DI KERETA
(Kediri- Kertosono-Nganjuk-Caruban-Madiun-Barat-Paron-Walikukun-Sragen-Solo-Klaten-Yogyakarta.)
Aku tak ingin menggambarkan rupa kereta. Senyum masinis juga decak portir yang berkata-kata. Bahkan gerbong yang baris satu, dua, tiga..., kalo tidak salah ada lima.
Hanya ingin agar kau tahu kereta itu tak berdecit. Berjalan riang di bantalan rel dan menderit. Tapi, banyak rasa sedih dan cinta yang menjerit.
Stasiun demi stasiun yang terlewati semakin membuat kita berjarak.
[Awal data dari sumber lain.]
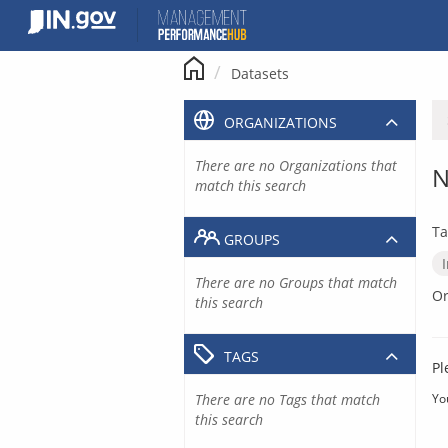
Skip
to
content
Datasets
ORGANIZATIONS
There are no Organizations that
N
match this search
Ta
GROUPS
There are no Groups that match
Or
this search
TAGS
Pl
There are no Tags that match
Yo
this search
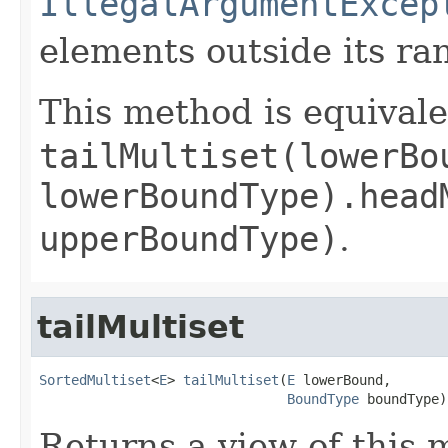
IllegalArgumentExcep
elements outside its ra
This method is equivale
tailMultiset(lowerBo
lowerBoundType).head
upperBoundType)
.
tailMultiset
SortedMultiset
<
E
> 
tailMultiset
(
E
 lowerBound,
Sawah, lumbung, ladang dan rumah-rumah terlihat marak. Namun bukan itu alasan kesedihan yang berarak.
Kita tahu rasa ini ke mana tujuan mengada. Meski berdiri di bordes dan melepas cantolan di sana. Kau pasti mengerti arahnya.
Yang tak bisa aku pahami serta menyerah dan karam. Kala berdiri sendiri di bordes yang kelam. Lalu mengingat masa kita yang silam.
Saat itu kau meminta hilangkan jengah. Berakhir kita bergoyang lembut di tengah. Memahami nafas yang sesekali terengah.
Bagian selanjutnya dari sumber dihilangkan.